De Andrus Kivirähk, aux éditions Le Tripode, 2000


🔥🔥🔥🔥🔥

[Coup de cœur] C’est à nouveau un véritable coup de cœur pour ce livre de l’auteur de L’homme qui parlait la langue des serpents. Dès les premières pages il nous embarque dans la mythologie et les traditions estoniennes du moyen-âge. A cette période, les habitants vivent en totale connexion avec les esprits, les démons, les loup-garou, les sorcières et ces petits génies appelés Kratts, des créatures volantes façonnées à partir de vieux objets, animées par 3 gouttes de sang données au diable et qui rapportent à leurs maîtres de l’argent ou de la nourriture. Car à cette époque révolue, il est courant de marchander avec le diable pour subsister ou voler ces voisins. Kivirähk a un don de conteur incroyable, et à la fin des Groseilles de novembre, j’aurais bien pris quelques mois de groseilles supplémentaires.

 

Note de l’éditeur que j’ai trouvée très instructive avant de lire ce roman.
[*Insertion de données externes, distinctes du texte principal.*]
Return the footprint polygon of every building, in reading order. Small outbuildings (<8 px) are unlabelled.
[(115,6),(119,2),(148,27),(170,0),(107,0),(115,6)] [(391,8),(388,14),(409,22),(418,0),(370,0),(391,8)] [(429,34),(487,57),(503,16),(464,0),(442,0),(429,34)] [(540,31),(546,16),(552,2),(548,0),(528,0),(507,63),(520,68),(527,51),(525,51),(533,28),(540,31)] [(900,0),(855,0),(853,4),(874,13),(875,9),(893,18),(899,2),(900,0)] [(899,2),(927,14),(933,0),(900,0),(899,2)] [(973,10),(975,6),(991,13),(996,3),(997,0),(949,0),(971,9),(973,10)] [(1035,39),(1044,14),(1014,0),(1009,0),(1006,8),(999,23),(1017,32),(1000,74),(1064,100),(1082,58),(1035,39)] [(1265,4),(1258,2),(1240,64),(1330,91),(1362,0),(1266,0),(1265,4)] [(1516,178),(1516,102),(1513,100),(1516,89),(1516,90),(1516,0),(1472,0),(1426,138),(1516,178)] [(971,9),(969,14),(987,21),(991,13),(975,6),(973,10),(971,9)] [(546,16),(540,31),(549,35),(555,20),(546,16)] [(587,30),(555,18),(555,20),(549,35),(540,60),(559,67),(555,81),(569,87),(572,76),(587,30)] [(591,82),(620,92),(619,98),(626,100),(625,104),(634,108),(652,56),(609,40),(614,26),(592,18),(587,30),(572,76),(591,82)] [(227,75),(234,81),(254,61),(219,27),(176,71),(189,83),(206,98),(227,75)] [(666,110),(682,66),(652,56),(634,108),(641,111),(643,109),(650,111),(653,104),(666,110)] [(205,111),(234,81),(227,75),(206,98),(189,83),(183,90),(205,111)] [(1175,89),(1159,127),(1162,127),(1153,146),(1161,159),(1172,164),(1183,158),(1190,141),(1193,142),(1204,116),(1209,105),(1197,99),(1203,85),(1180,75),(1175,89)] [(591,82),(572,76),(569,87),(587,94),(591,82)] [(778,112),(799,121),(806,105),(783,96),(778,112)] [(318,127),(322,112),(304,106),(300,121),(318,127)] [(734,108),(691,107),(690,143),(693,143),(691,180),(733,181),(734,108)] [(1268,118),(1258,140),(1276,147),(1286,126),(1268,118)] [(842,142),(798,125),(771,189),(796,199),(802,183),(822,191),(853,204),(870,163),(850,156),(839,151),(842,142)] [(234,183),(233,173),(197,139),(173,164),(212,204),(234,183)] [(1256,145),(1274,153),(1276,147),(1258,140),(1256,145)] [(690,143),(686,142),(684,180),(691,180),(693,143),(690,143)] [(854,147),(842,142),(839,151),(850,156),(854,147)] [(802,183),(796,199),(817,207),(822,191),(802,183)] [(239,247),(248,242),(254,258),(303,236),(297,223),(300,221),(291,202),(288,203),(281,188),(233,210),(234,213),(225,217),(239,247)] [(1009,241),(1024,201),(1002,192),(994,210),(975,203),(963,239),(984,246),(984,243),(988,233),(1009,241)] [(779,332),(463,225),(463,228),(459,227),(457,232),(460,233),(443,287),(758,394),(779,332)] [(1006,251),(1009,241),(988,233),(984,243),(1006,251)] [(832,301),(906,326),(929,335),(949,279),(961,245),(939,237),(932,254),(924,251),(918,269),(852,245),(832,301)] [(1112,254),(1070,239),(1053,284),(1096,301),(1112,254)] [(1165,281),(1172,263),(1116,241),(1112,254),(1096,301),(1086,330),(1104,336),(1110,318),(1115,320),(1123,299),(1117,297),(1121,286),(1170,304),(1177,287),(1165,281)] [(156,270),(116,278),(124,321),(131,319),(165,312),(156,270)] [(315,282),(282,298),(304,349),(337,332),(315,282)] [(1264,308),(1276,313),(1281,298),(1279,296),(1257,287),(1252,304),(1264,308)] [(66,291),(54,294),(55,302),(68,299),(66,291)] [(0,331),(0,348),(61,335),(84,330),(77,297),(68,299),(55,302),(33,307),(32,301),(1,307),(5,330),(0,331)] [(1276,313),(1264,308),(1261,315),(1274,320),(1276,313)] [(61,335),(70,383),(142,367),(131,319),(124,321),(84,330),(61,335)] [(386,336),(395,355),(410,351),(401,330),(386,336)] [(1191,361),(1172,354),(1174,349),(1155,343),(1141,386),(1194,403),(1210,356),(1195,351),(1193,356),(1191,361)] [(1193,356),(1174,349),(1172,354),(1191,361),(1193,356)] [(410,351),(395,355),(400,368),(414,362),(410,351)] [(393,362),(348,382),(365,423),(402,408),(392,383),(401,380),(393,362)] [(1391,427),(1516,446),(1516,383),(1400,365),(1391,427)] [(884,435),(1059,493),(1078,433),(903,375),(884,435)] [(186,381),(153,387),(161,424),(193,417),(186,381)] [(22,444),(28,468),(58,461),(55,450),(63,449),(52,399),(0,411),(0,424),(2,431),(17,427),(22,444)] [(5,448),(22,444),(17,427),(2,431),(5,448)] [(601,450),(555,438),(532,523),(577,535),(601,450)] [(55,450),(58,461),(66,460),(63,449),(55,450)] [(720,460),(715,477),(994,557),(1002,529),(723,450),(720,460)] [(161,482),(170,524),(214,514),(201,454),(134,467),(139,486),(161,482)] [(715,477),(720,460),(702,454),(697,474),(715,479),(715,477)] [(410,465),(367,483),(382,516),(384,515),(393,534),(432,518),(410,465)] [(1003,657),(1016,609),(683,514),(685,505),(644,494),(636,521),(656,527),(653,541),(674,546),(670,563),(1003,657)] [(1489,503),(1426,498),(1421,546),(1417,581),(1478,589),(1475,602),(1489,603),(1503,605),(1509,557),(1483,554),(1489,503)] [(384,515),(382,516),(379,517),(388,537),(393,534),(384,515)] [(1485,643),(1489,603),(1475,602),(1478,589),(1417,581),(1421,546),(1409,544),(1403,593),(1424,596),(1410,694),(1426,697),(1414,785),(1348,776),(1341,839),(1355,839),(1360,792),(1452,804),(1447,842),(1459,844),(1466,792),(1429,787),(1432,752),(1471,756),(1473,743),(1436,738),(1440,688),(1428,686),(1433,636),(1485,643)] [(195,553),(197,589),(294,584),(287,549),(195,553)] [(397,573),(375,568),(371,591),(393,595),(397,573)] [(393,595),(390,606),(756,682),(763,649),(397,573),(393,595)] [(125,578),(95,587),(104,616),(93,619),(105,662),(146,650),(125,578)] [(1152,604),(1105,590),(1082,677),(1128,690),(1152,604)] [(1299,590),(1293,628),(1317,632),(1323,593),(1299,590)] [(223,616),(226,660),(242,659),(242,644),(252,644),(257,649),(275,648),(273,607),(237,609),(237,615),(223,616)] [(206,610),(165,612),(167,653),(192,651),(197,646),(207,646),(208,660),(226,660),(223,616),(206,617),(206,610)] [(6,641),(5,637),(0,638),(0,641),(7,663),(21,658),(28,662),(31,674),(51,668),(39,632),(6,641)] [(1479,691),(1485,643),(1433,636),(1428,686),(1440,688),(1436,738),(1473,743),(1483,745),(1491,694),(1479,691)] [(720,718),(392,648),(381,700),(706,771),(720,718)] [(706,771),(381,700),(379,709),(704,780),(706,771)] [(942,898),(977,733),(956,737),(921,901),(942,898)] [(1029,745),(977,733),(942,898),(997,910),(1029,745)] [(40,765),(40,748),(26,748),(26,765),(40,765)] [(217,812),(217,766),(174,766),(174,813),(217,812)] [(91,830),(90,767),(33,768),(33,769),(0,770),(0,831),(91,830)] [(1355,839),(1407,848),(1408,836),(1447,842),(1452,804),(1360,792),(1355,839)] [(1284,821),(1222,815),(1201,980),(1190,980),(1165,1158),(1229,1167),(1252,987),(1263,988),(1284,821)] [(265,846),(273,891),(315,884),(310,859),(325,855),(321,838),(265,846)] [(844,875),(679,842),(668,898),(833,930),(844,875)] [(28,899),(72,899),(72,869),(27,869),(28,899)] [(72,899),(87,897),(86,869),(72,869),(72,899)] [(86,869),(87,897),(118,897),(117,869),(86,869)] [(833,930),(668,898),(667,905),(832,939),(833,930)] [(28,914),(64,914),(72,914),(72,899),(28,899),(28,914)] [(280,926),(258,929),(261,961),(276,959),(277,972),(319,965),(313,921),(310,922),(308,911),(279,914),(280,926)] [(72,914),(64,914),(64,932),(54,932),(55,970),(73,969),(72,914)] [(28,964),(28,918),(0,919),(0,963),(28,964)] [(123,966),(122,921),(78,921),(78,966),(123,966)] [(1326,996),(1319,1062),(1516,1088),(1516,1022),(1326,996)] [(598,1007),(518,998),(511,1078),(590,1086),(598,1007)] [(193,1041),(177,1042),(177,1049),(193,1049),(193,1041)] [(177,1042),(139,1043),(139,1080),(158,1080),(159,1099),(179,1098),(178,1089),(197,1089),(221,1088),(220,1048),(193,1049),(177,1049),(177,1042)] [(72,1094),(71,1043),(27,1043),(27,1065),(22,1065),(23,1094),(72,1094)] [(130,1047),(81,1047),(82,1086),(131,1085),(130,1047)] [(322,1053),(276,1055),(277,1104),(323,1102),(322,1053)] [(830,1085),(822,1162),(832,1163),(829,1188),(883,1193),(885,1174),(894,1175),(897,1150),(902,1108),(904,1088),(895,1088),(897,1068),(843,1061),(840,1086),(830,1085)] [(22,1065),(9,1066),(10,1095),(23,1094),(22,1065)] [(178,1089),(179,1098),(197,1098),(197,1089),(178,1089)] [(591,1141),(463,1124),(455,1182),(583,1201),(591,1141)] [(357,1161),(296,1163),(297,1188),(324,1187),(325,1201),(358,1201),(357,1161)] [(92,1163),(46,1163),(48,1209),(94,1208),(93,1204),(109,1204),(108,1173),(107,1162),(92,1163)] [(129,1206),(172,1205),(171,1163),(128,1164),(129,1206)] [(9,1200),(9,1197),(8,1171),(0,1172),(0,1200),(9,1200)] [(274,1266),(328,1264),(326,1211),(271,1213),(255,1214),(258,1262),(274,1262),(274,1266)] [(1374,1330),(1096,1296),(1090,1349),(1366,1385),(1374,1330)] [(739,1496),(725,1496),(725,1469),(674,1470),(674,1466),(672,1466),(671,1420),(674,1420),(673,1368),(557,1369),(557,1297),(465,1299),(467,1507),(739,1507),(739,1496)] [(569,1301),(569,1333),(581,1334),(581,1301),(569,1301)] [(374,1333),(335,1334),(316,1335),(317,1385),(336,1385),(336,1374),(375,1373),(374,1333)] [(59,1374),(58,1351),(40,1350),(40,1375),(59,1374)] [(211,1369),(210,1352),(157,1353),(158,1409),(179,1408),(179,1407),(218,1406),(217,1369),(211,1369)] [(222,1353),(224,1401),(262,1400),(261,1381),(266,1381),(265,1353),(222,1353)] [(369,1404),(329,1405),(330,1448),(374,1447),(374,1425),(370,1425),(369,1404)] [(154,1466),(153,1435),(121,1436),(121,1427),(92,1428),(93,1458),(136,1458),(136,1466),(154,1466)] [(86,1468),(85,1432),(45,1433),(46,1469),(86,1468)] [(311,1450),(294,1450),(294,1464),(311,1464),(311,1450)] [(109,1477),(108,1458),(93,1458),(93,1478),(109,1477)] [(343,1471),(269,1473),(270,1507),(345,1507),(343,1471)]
Pour pleinement goûter les charmes de ce roman, il convient de rappeler que l’Estonie a été l’une des dernières régions païennes de l’Europe. Elle n’a été conquise et évangélisée qu’au début du XIIIe siècle, dans le cadre d’une croisade menée par des chevaliers allemands. A partir du Moyen-Âge, les paysans estoniens sont devenus des cerfs au service des grands propriétaires fonciers, les « barons baltes ». Mais, chez Kivirähk, le peuple n’a rien perdu de son espièglerie et de ses croyances. S’alliant parfois avec le diable, cohabitant dans leurs villages avec les esprits et les monstres le plus divers, les paysans façonnent régulièrement des kratts pour satisfaire leurs désirs et duper de piètres seigneurs…

 

Voici un roman découpé en 30 jours, j’ai cherché sans succès le 31ème. 30jours d’un hameau perdu en Estonie dans le lequel la vie semble s’écouler « normalement » pour le Moyen-Âge. Chacun essaie de nourrir sa famille, en travaillant sa terre ou pour baron, en chapardant les voisins ou le seigneur du château, en mendiant, ou bien en utilisant des procédés de sorcellerie. C’est là que l’on comprend vite que ces villageois vivent dans un monde empreint de magie, où la rationalité n’a pas encore pris le dessus sur les pratiques païennes, où le christianisme, avec ses anges et ses démons, se résume à des rites et des formules incantatoires. Bienvenue de l’autre côté du miroir.

 

Kivirähk manie aussi l’humour, avec beaucoup d’aisance. Même dans les situations les plus critiques, quelques pirouettes de style, ou du comique de situation peuvent dédramatiser les scènes parfois grotesques que les habitants se jouent. On en ressort profondément ému et ces 30 jours de vie et de mort, sont un condensé tragi-comique de notre propre existence. A défaut de pouvoir lire d’autres mois de ce village estonien, je vais me rabattre sur un autre ouvrage de l’auteur.

 

❓Prendrez-vous quelques groseilles ?



𝓓𝒆́𝓫𝓾𝓽 𝓭𝓾 𝓵𝓲𝓿𝓻𝒆 « 1er novembre

Peu avant midi, le soleil se montra un instant. Cela faisait plusieurs semaines que l’on avait pas vu un tel prodige : depuis le début d’octobre, le temps était resté gris et pluvieux.  »

 



𝓔𝔁𝓽𝓻𝓪𝓲𝓽 « Hans resta jusqu’à une heure tardive dans la chambre d’Ints. Il fuma le gros cigare du baron et fit semblant d’écouter les histoires du valet, mais en réalité, il n’écoutait que sa propre respiration, en se disant qu’à l’étage au-dessus, la jeune fille respirait au même rythme que lui.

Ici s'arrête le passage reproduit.